The average male lifespan in the United States is right around 78 years.  That puts me at about halftime, assuming I have the average game clock allotted to me, and if I have less, this column is all the more important.  Because, caught up in the madness of March, the intermission of on-ice action (both fishing and hockey), and watching the flying V’s of snows, blues and Canada geese race north across the blue spring skies, I’m recharged and reminded that this is rally time. I reach out to you and the rest of the team – the hunting, fishing, conservation-minded public – to make a difference with the time that remains on all of our proverbial game clocks. Whether it’s the last few seconds ticking away, or still three periods to go, consider this my halftime speech, and it couldn’t come at a better time.

Because spring symbolizes and embodies the rebirth of the eternal spirit in all of us that gives us the energy to shake the full-court pressure of winter and get outdoors in earnest. It’s a time to restock tackle boxes, re-line long rods, and get ready for open water while passing those tips on to our new teammates.  It’s the season where the snap of a 20 gauge sounds from the hands of a young trapshooter as he or she takes aim at greatness behind a green house throwing orange clays that become black dust. And it’s the timeless observance of the annual returns of birds like robins, geese, orioles, wood ducks zipping over the runs of pike, then walleyes, then bluegills blurring into the warmer days ahead, begetting more angling options on lakes and rivers we’ll never wet a line in, but hopefully, through our efforts, someone will because it’s up to us to make sure that those flows don’t go unexplored or worse, ignored, by the next generation.
Opportunities to influence those future enthusiasts pop up at this time of year like the multi-hued tulips and irises that push their way through last year’s leaves and lawn mulch.  Whether it’s the excitement of angling for pre-spawn pike on a Devils Lake channel, or casting for bluegills in motion toward the shallows of a small farm pond, fishing opportunities can be frequent at this time of year and odds are they’re nearby anywhere you live and want to make a difference.  And if you don’t do it, no one else will.

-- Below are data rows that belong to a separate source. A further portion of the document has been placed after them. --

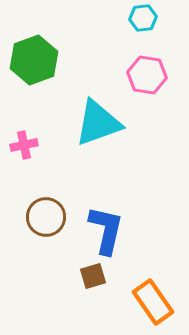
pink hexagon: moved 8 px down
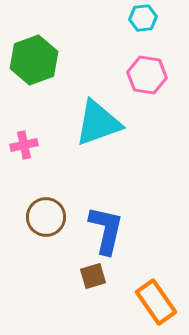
orange rectangle: moved 3 px right
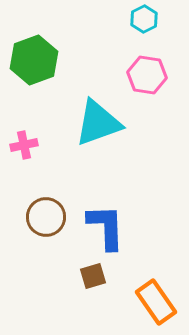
cyan hexagon: moved 1 px right, 1 px down; rotated 20 degrees counterclockwise
blue L-shape: moved 3 px up; rotated 15 degrees counterclockwise
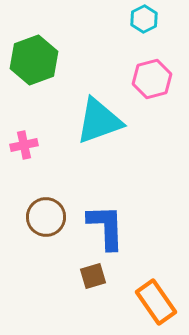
pink hexagon: moved 5 px right, 4 px down; rotated 24 degrees counterclockwise
cyan triangle: moved 1 px right, 2 px up
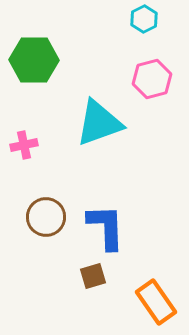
green hexagon: rotated 21 degrees clockwise
cyan triangle: moved 2 px down
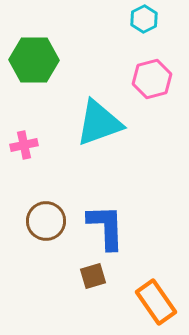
brown circle: moved 4 px down
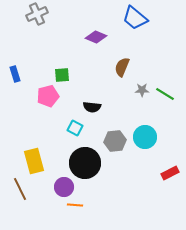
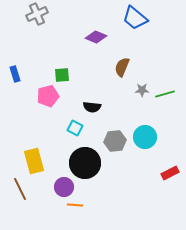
green line: rotated 48 degrees counterclockwise
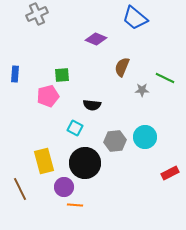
purple diamond: moved 2 px down
blue rectangle: rotated 21 degrees clockwise
green line: moved 16 px up; rotated 42 degrees clockwise
black semicircle: moved 2 px up
yellow rectangle: moved 10 px right
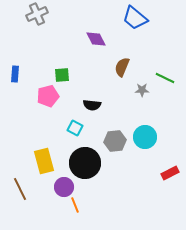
purple diamond: rotated 40 degrees clockwise
orange line: rotated 63 degrees clockwise
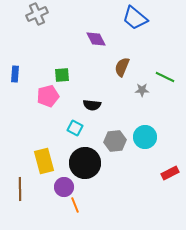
green line: moved 1 px up
brown line: rotated 25 degrees clockwise
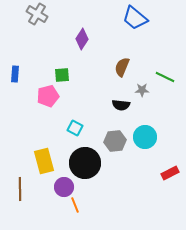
gray cross: rotated 35 degrees counterclockwise
purple diamond: moved 14 px left; rotated 60 degrees clockwise
black semicircle: moved 29 px right
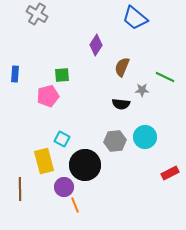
purple diamond: moved 14 px right, 6 px down
black semicircle: moved 1 px up
cyan square: moved 13 px left, 11 px down
black circle: moved 2 px down
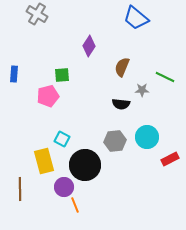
blue trapezoid: moved 1 px right
purple diamond: moved 7 px left, 1 px down
blue rectangle: moved 1 px left
cyan circle: moved 2 px right
red rectangle: moved 14 px up
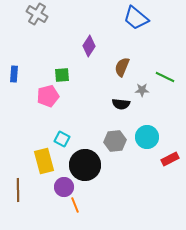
brown line: moved 2 px left, 1 px down
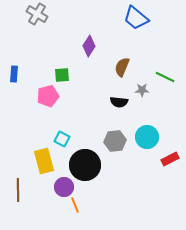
black semicircle: moved 2 px left, 2 px up
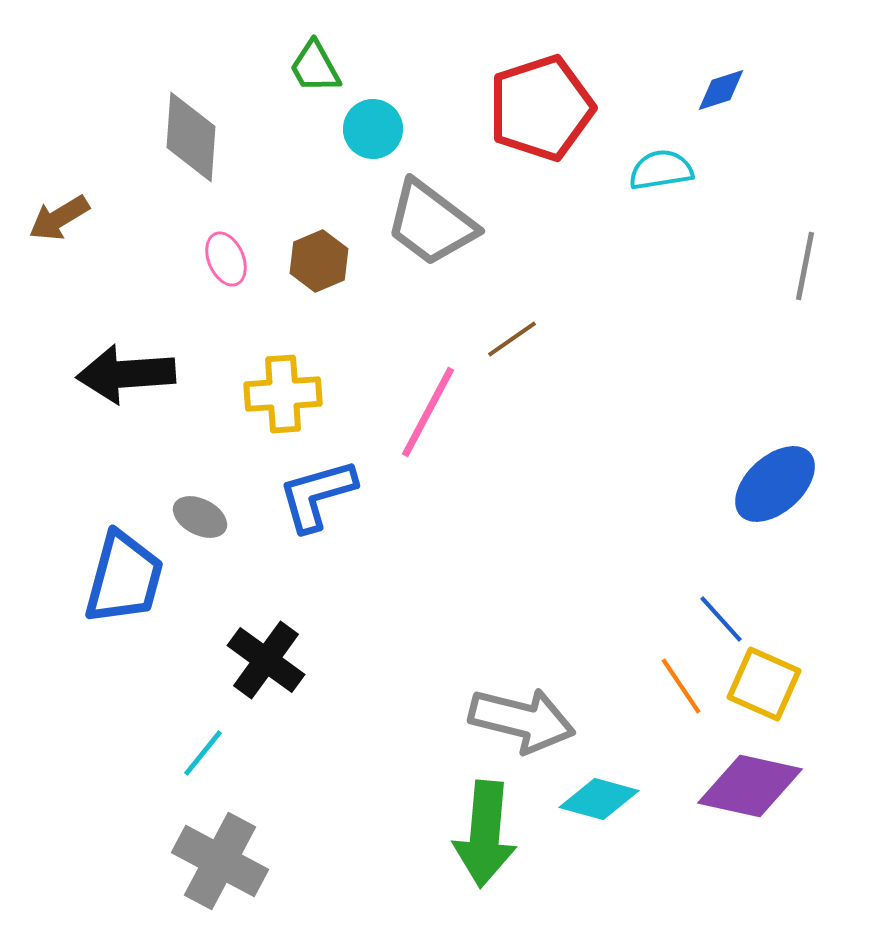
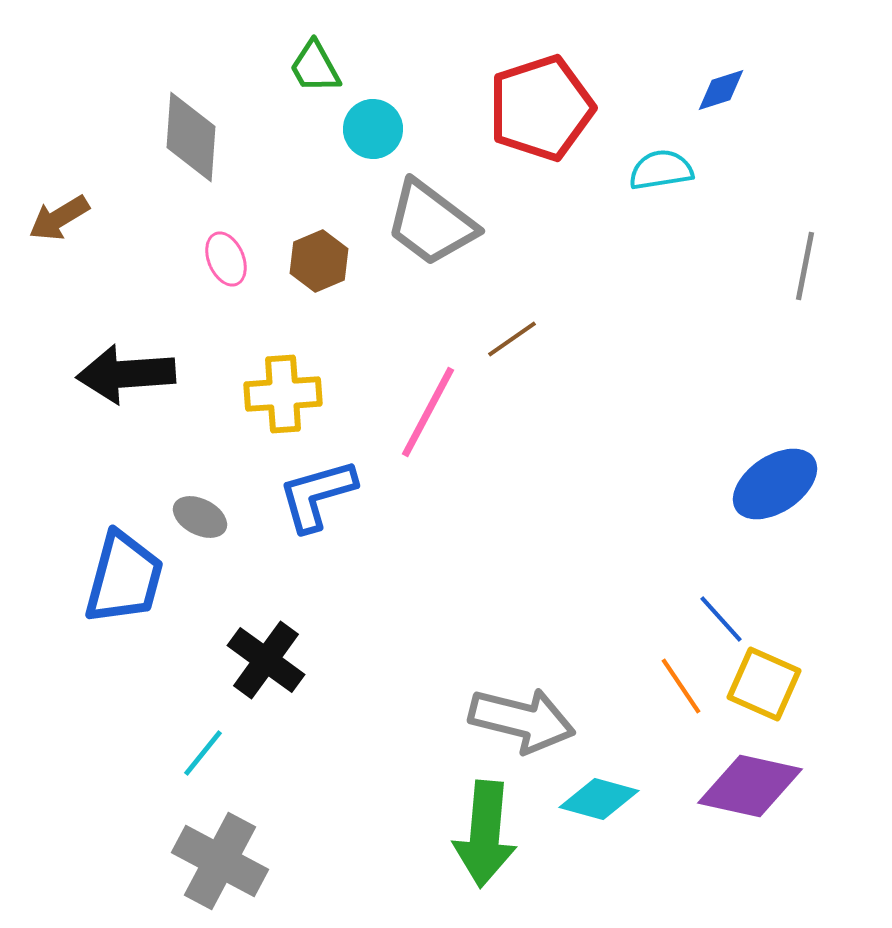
blue ellipse: rotated 8 degrees clockwise
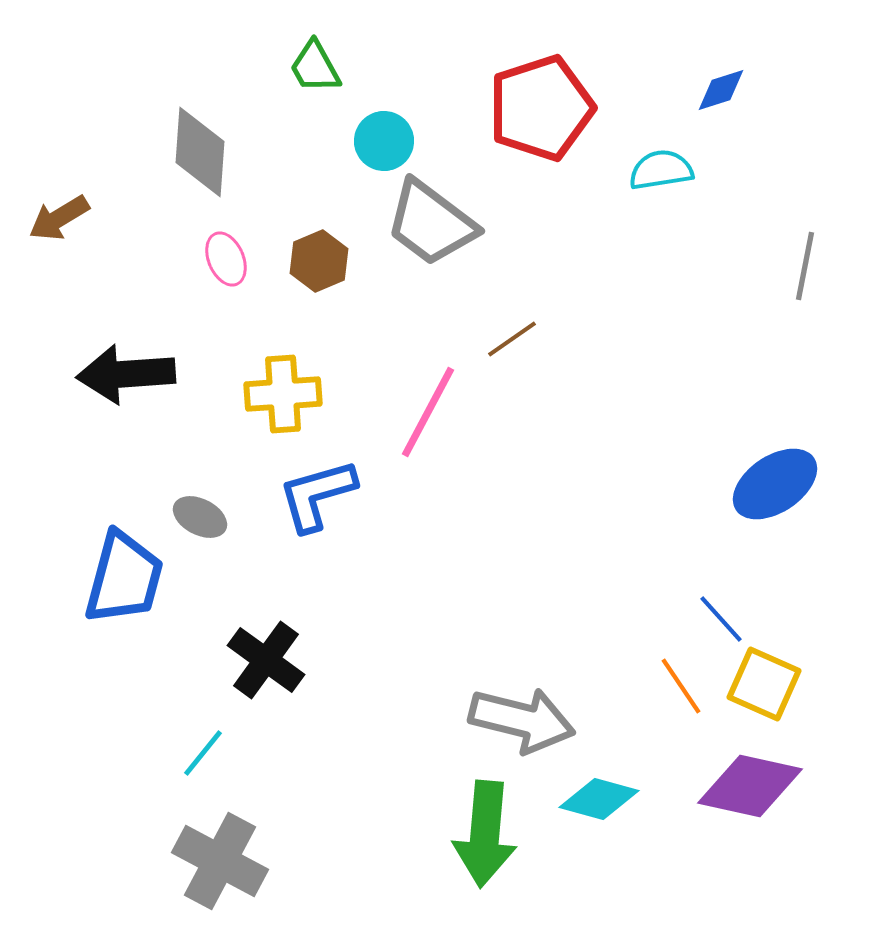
cyan circle: moved 11 px right, 12 px down
gray diamond: moved 9 px right, 15 px down
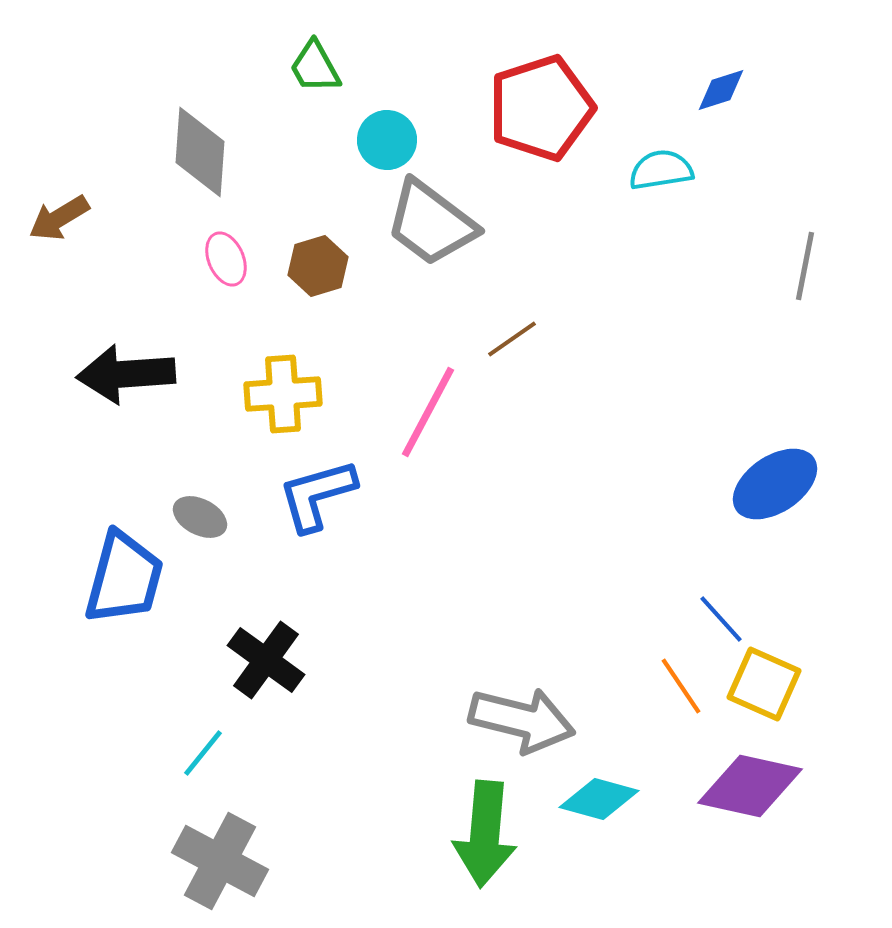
cyan circle: moved 3 px right, 1 px up
brown hexagon: moved 1 px left, 5 px down; rotated 6 degrees clockwise
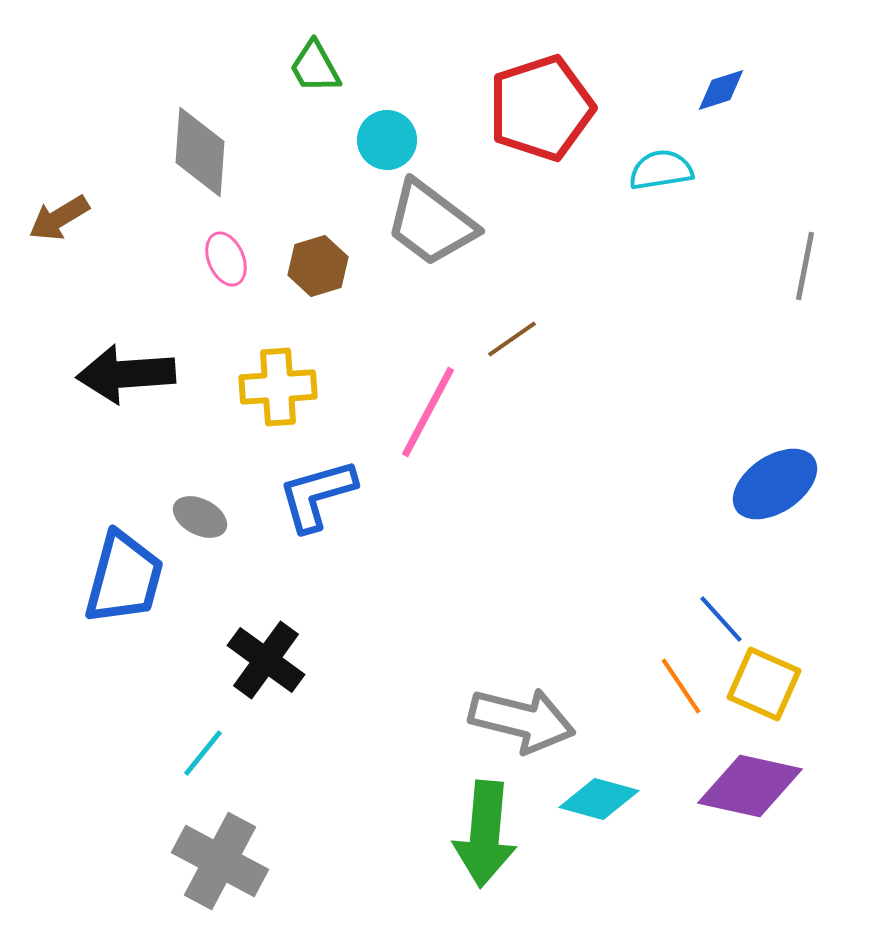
yellow cross: moved 5 px left, 7 px up
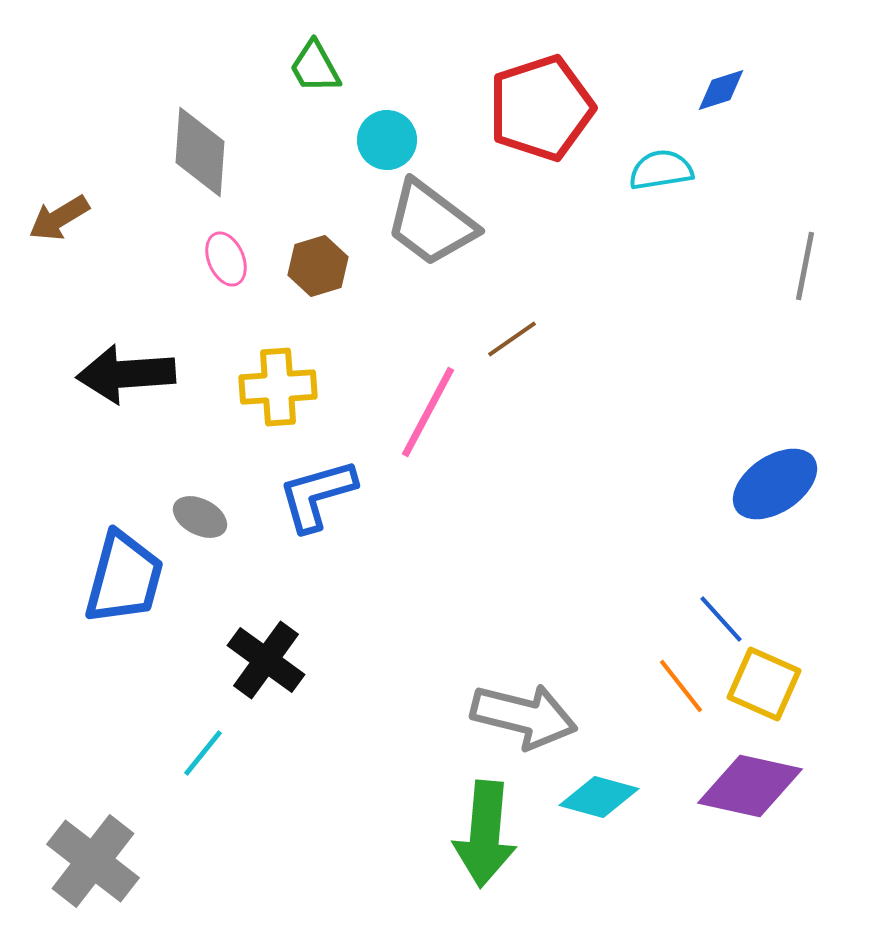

What’s more, it has never been easier to find outdoors opportunities beyond fishing this spring.  Shooting sports are expanding throughout the upper Midwest with the pace of a wind-whipped spring wildfire spurring new growth and stirring new interest in shotgunning, providing an avenue to fill the ranks of hunters with the next generation, ultimately connecting them to conservation.  Chances are in your favor too that there’s a volunteering opportunity with spring Clay Target League programs in Minnesota expected to include over 10,000 kids this year, and its companion leagues are extending their reach into North Dakota, South Dakota and Wisconsin and 13 other states from coast to coast (usaclaytarget.com).

But we can’t spell TEAM in any of these situations without YOU. Now is your time.  Seize the day, become a legend in someone’s life, and lead one of your own that will grant you immortality in the stories the next generation will pass on to others of the man or woman who helped them catch their first topwater bass, learn the fly rod, connect with that hard-to-hit left-cutting clay, or understand value of habitat, wildflowers, clean water and fresh air.  And whether it seems like we’re down by a dozen or leading by thirty; have just six-tenths of a second or a full sixty minutes remaining, it doesn’t really matter; because it’s spring and it’s rally time…in our outdoors.